Il ouvre ensuite des réunions de travail au Vatican...

En effet, peu de temps après la réponse du pape, la commission sur le dialogue interreligieux au Saint-Siège, présidée par le cardinal Tauran, invitait les principaux représentants de l'islam et de l'Église catholique. On sait très peu de choses de ces réunions qui se tiennent à huis clos, mais on sent bien que quelque chose est en train de se passer. La maladresse de Ratisbonne a certes eu des conséquences tragiques dans le monde arabe, elle n'en restera pas moins à l'origine de cet échange imprévu et fructueux entre les deux religions.

Le voyage pontifical en Turquie en novembre 2006 symbolise-t-il cette nouvelle relation ?

Le déplacement avait été prévu avant le discours de Ratisbonne, et, malgré les émois suscités dans le monde arabe, n'a pas été remis en cause. Ce qui est relativement courageux étant donné que le discours de Ratisbonne visait précisément à préparer celui d'Ankara pour aborder l'histoire tourmentée des relations entre chrétiens et musulmans turcs. Benoît XVI mise alors davantage sur le petit geste et la symbolique, comme le faisait très bien son prédécesseur Jean-Paul II, plutôt que sur de grands discours. Et il a raison.
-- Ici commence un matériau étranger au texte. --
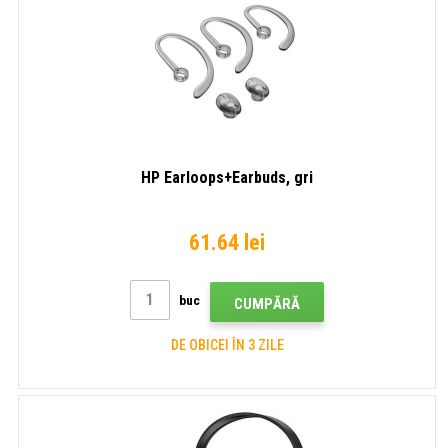
HP Earloops+Earbuds, gri
61.64 lei
buc
CUMPĂRĂ
DE OBICEI ÎN 3 ZILE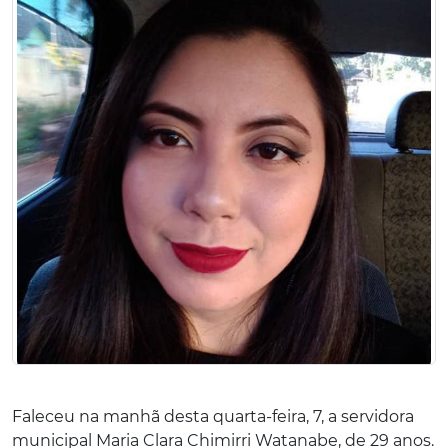
Faleceu na manhã desta quarta-feira, 7, a servidora
municipal Maria Clara Chimirri Watanabe, de 29 anos.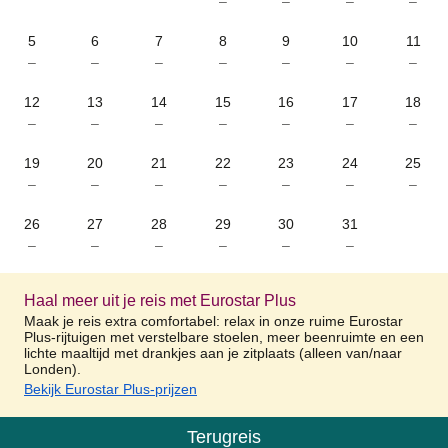
–
–
–
–
5
6
7
8
9
10
11
–
–
–
–
–
–
–
12
13
14
15
16
17
18
–
–
–
–
–
–
–
19
20
21
22
23
24
25
–
–
–
–
–
–
–
26
27
28
29
30
31
–
–
–
–
–
–
Haal meer uit je reis met Eurostar Plus
Maak je reis extra comfortabel: relax in onze ruime Eurostar
Plus-rijtuigen met verstelbare stoelen, meer beenruimte en een
lichte maaltijd met drankjes aan je zitplaats (alleen van/naar
Londen).
Bekijk Eurostar Plus-prijzen
Terugreis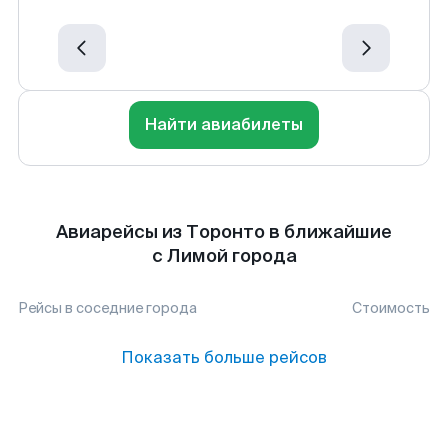
Найти авиабилеты
Авиарейсы из Торонто в ближайшие
с Лимой города
Рейсы в соседние города
Стоимость
Показать больше рейсов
L'image du pape s'arrêtant quelques instants pour méditer dans la mosquée Bleue, incarne parfaitement le nouveau tournant de l'Église.

Y a-t-il eu un avant et un après Ratisbonne ?

Je pense que Benoît XVI est devenu beaucoup plus prudent. À partir de 2006, il ne cite plus l'"islam" en tant que tel et préfère s'adresser aux "musulmans". Ses discours importants sont d'ailleurs, en général, bien plus rares. Comme s'il avait peur d'une nouvelle erreur d'interprétation. Son successeur va bien entendu devoir tenir compte des changements opérés, et avancer sur le chemin sinueux de la réconciliation.